BAB I
PENDAHULUAN
1.1
Latar Belakang
Perkembangan moral adalah salah satu
topic tertua yang menarik minat mereka yang ingin tahu mengenai sifat dasar
manusia. Kini kebanyakan orang memiliki pendapat yang kuat mengenai tingkah
laku yang dapat diterima dan yang tidak dapat di terima, tingkah laku etis dan
tidak etis, dan cara-cara yang harus dilakukan untuk mengajarkan tingkah laku
yang dapat diterima dan etis kepada remaja.
Perkembangan moral (moral
development) berhubungan dengan peraturan-peraturan dan nilai-nilai mengenai
apa yang harus dilakukan seseorang dalam interaksinya dengan orang lain.

[Tugas yang Dikerjakan]
1 > Tentukan apakah setiap pernyataan (a), (b), dan (c) sesuai dengan kutipan tentang perkembangan moral, lalu jawab ya atau tidak beserta kata-kata penentu dari kutipan itu yang dikutip persis. (a) Perkembangan moral menarik minat orang yang ingin tahu tentang sifat dasar manusia. (b) Kebanyakan orang kini tidak memiliki pendapat yang tegas tentang tingkah laku yang dapat diterima. (c) Perkembangan moral berhubungan dengan peraturan dan nilai tentang apa yang harus dilakukan seseorang dalam interaksinya dengan orang lain.
2 > Salin persis bagian dari kutipan tentang perkembangan moral, mulai pada kata-kata yang memuat "Perkembangan moral (moral" dan berhenti setelah "dengan orang lain.".
Baris-baris di bawah ini merupakan bahan yang terpisah dari kutipan tentang perkembangan moral.

[Data yang Tersedia]
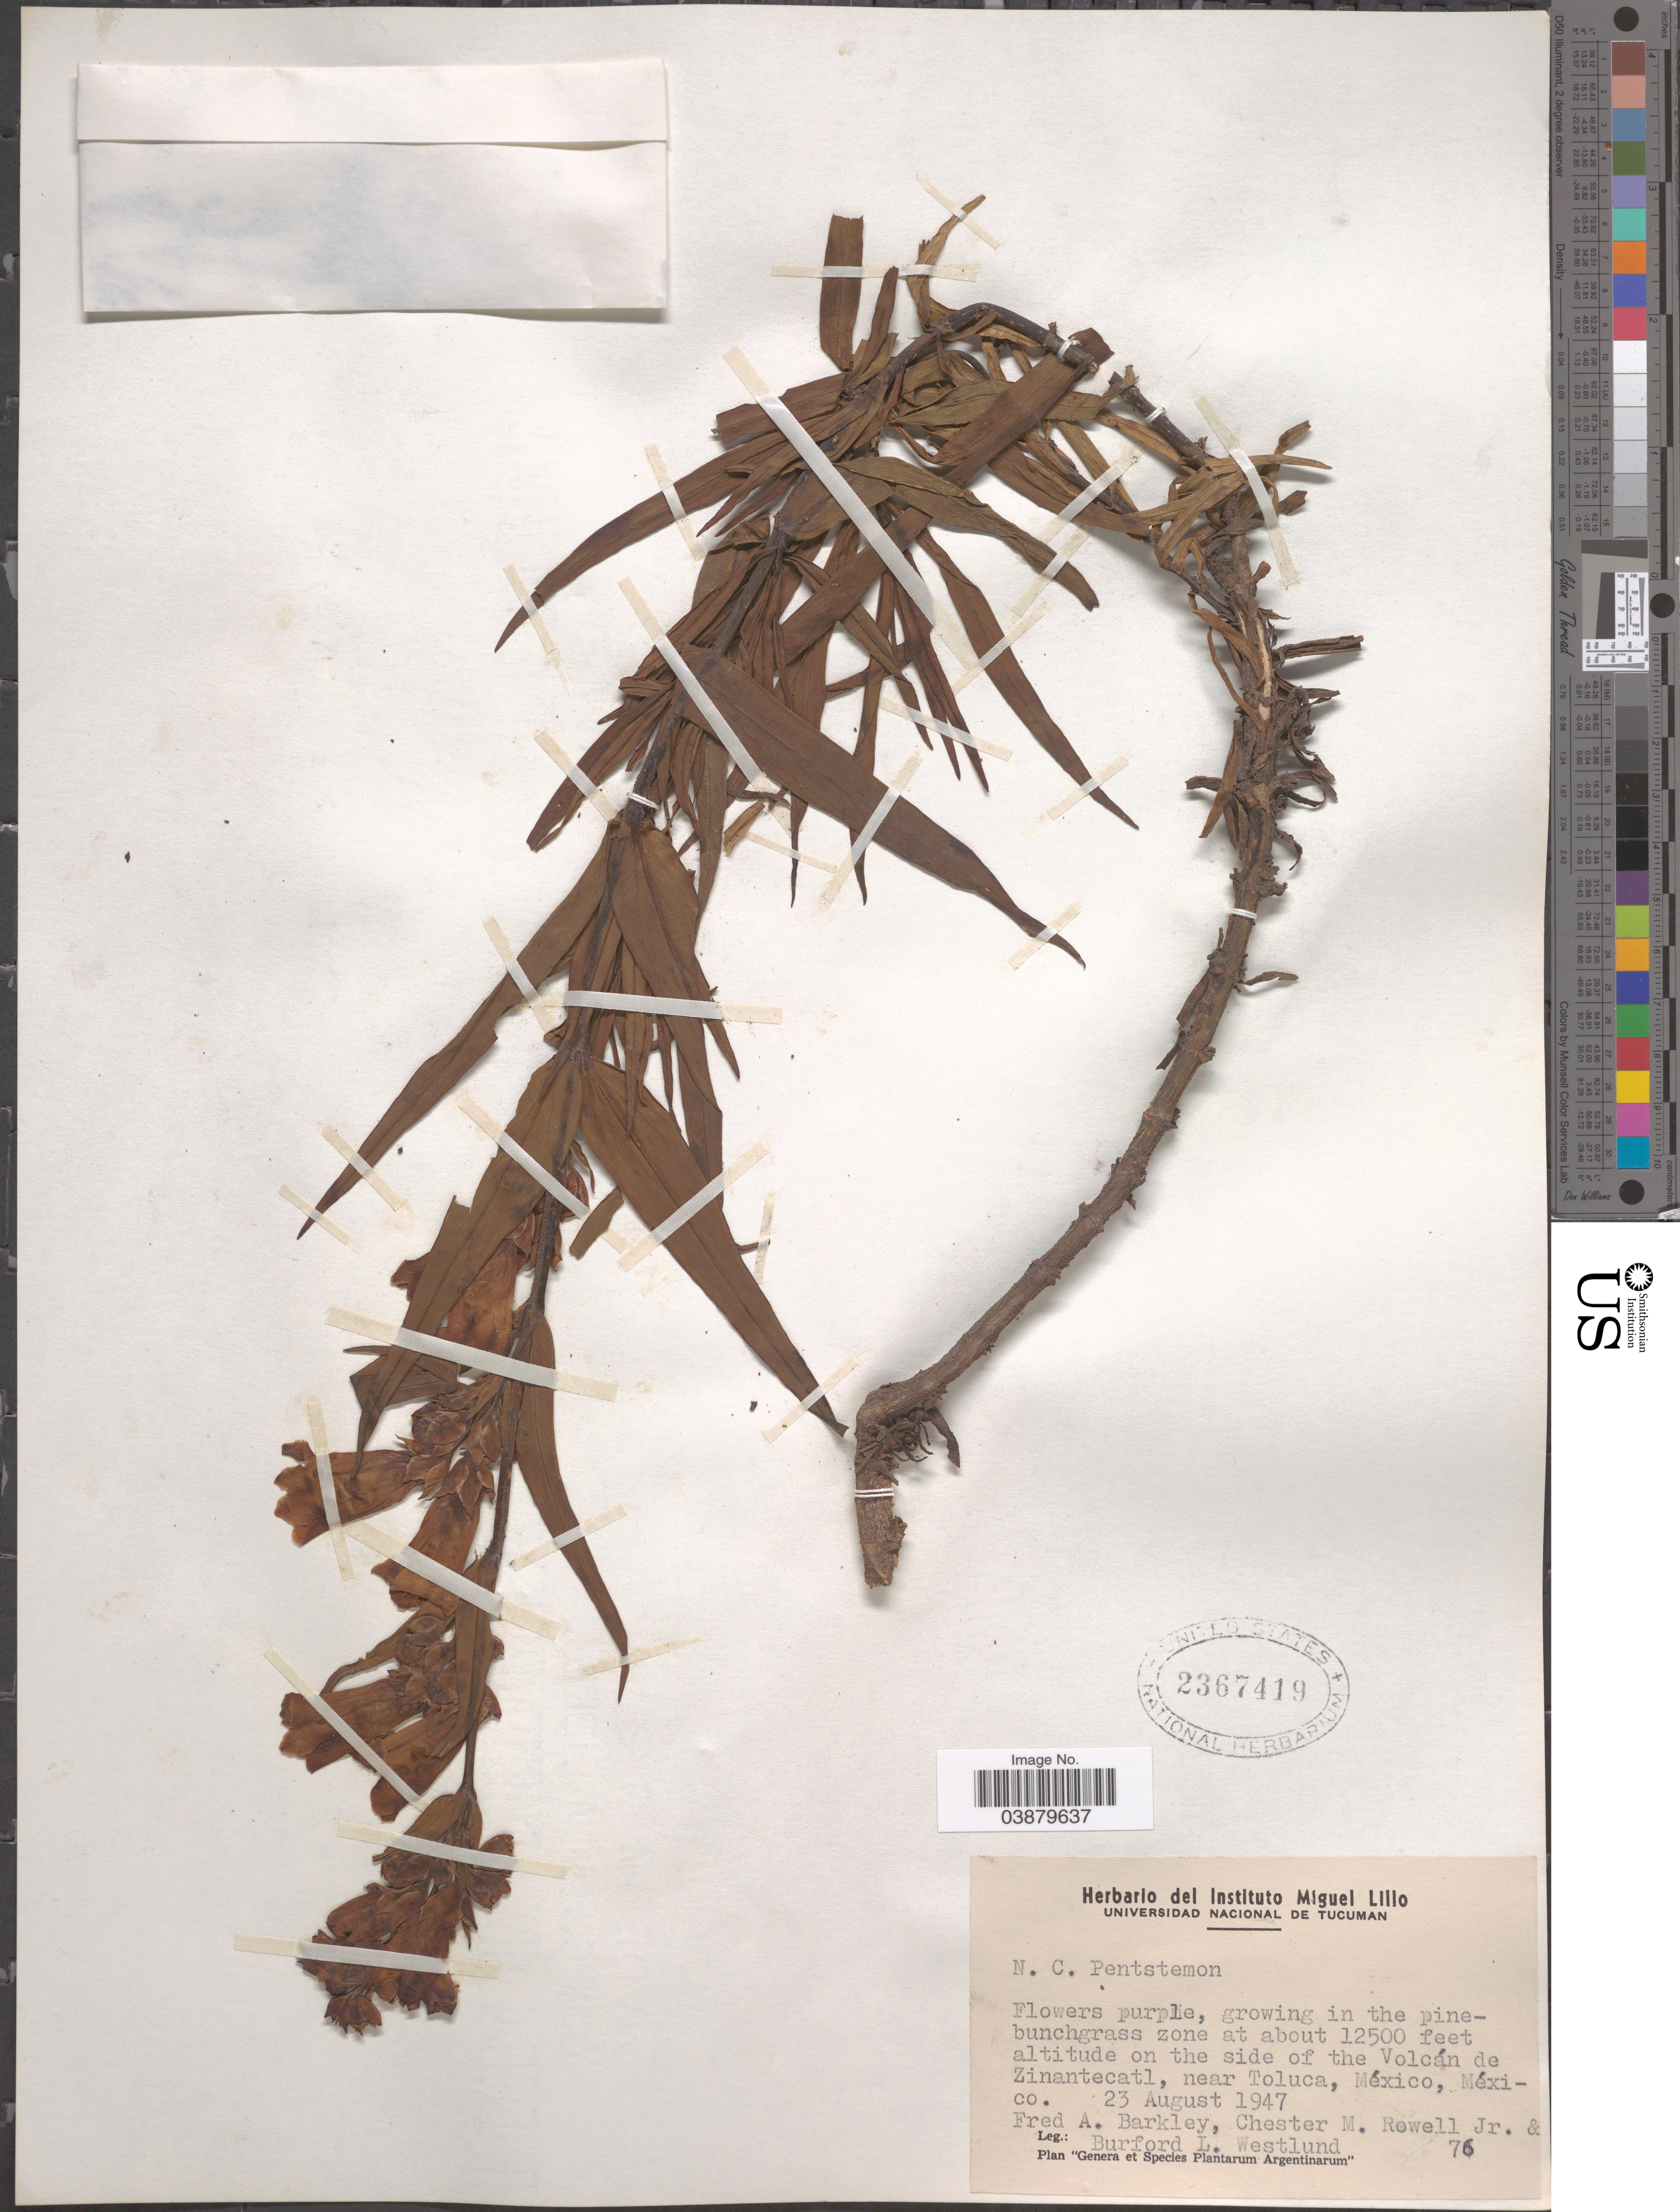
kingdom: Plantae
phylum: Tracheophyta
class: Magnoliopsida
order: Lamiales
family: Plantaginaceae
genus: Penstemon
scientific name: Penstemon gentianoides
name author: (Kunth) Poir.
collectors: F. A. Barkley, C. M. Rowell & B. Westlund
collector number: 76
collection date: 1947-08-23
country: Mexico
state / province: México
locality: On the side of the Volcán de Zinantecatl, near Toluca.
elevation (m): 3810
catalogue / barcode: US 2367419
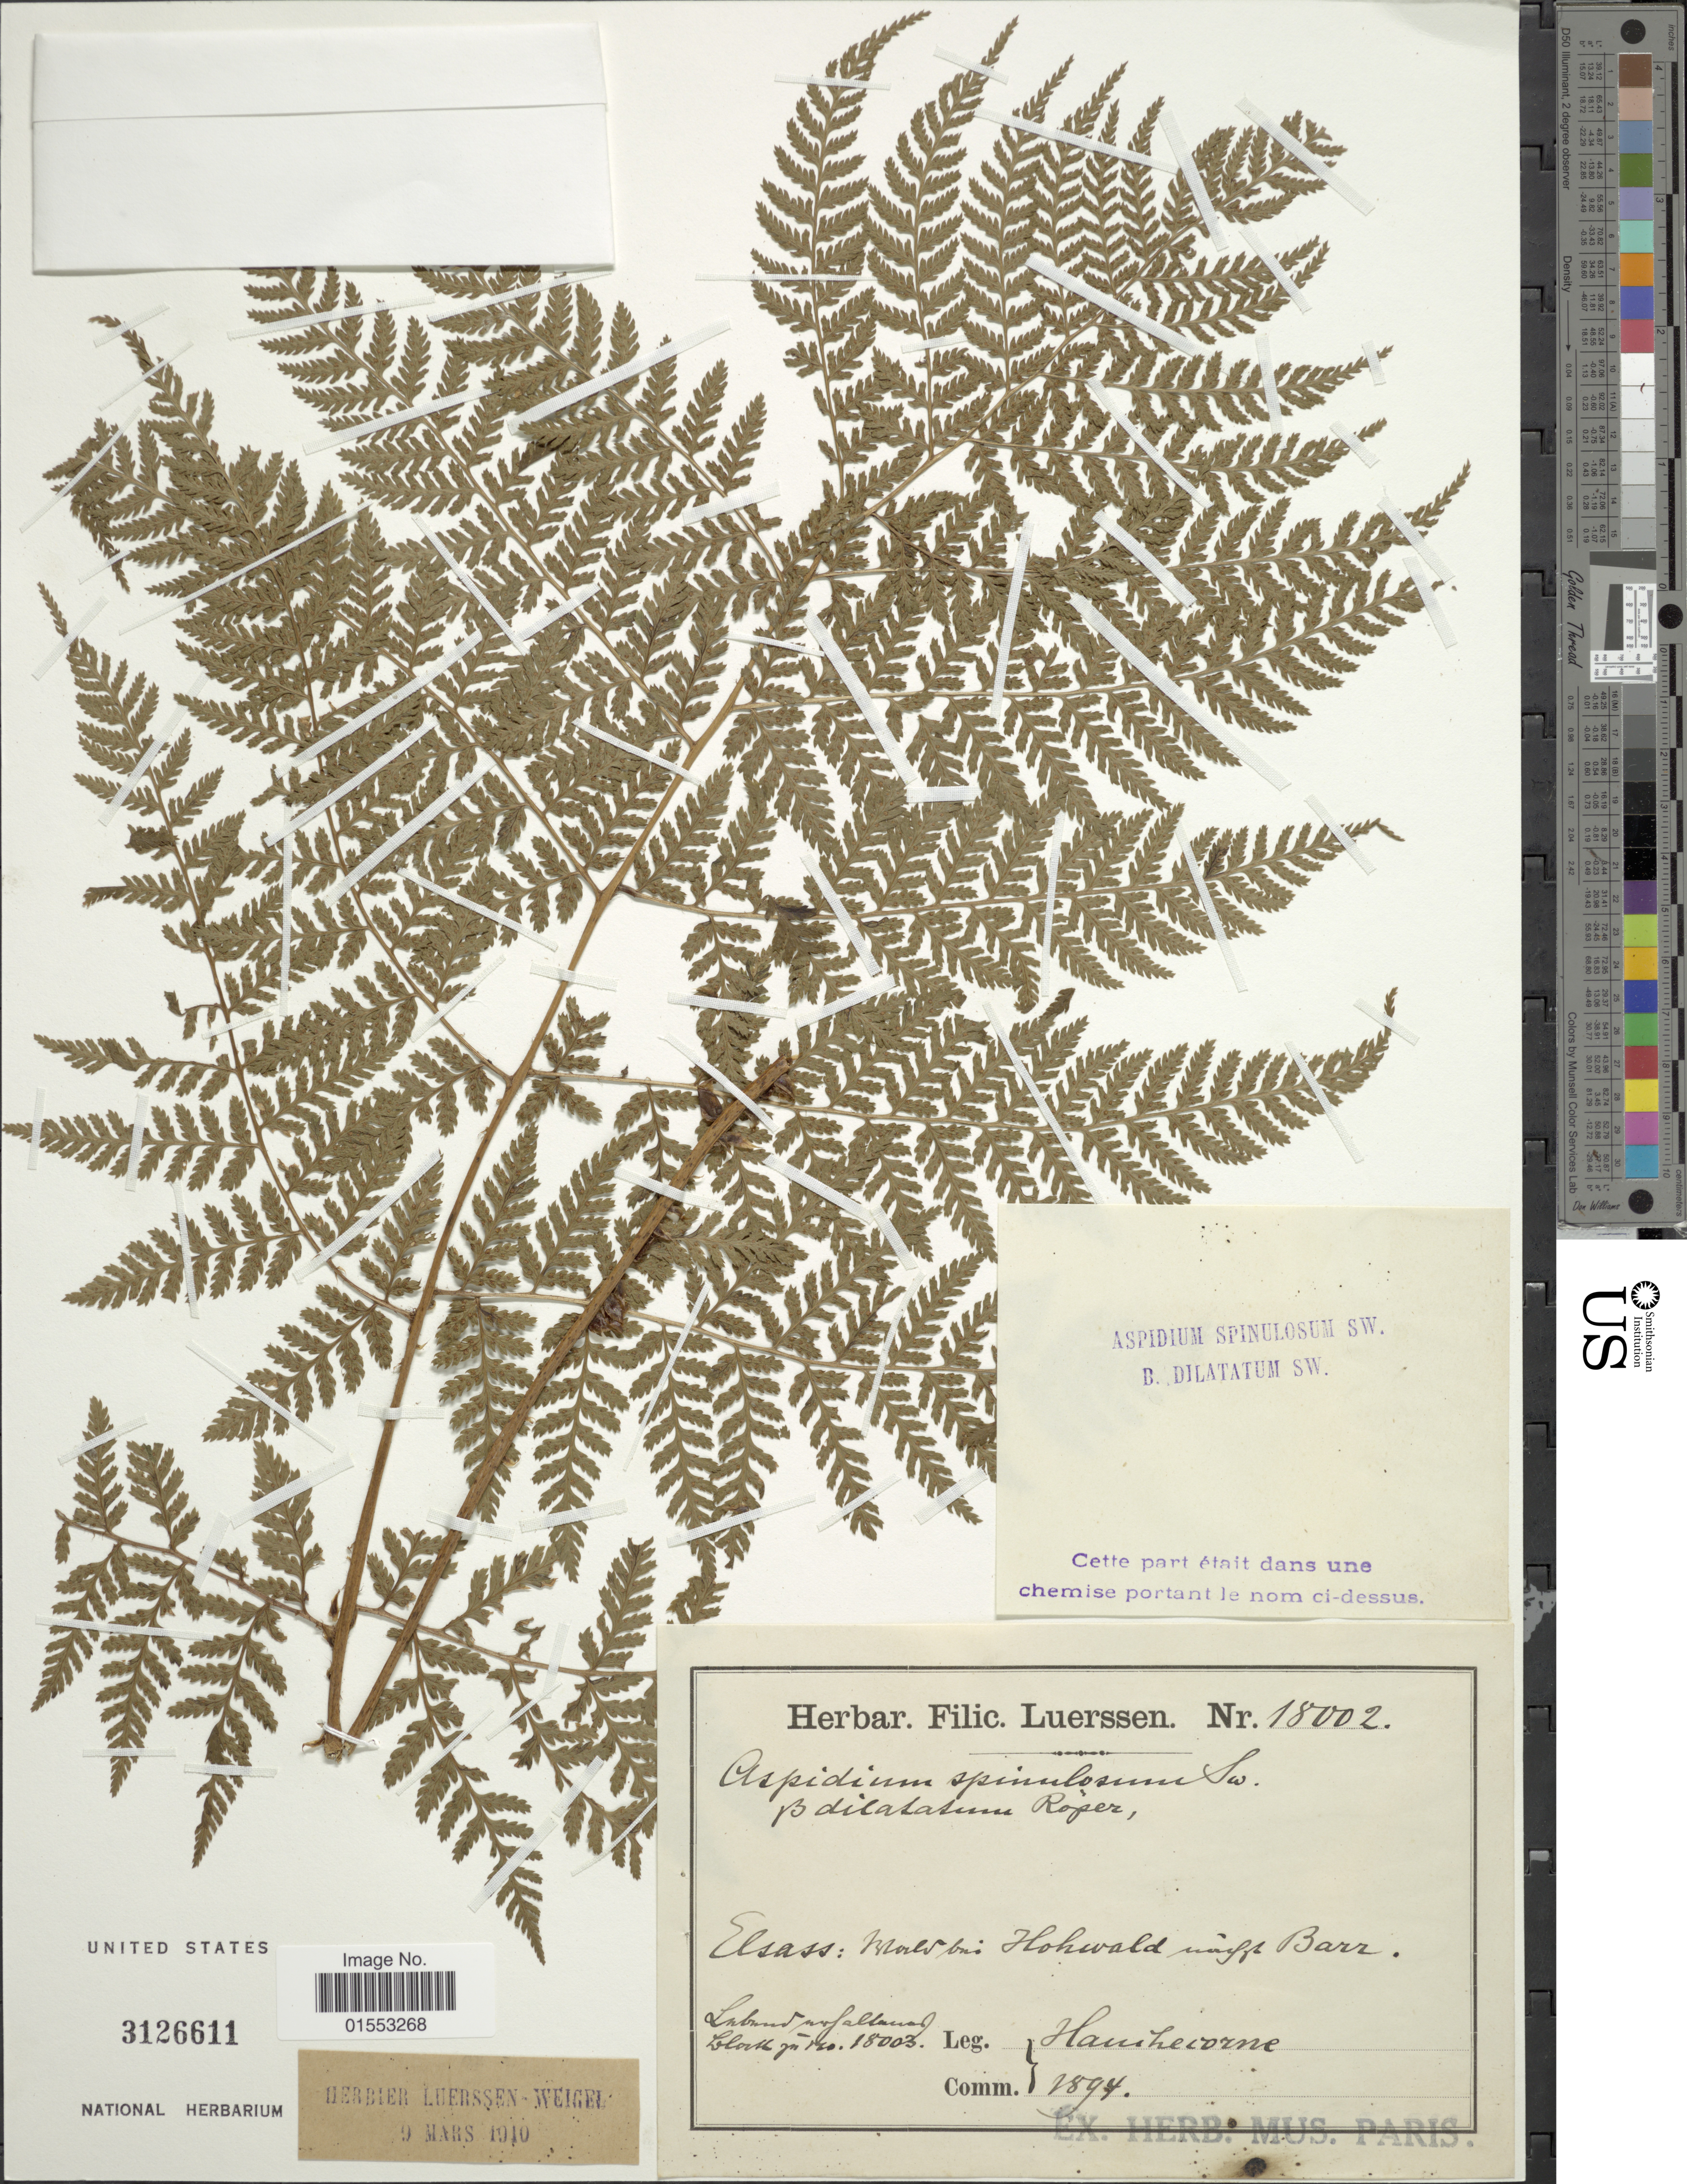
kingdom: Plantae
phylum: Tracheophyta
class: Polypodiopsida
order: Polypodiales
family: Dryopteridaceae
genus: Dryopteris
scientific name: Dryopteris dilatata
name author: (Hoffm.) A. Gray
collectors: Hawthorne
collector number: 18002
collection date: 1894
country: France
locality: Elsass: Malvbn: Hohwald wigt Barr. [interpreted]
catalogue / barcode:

[Hasil per Tugas]
1 >
(a) Ya: "menarik minat mereka yang ingin tahu mengenai sifat dasar manusia"
(b) Tidak: "Kini kebanyakan orang memiliki pendapat yang kuat"
(c) Ya: "berhubungan dengan peraturan-peraturan dan nilai-nilai mengenai apa yang harus dilakukan seseorang dalam interaksinya dengan orang lain"

2 >
Perkembangan moral (moral
development) berhubungan dengan peraturan-peraturan dan nilai-nilai mengenai
apa yang harus dilakukan seseorang dalam interaksinya dengan orang lain.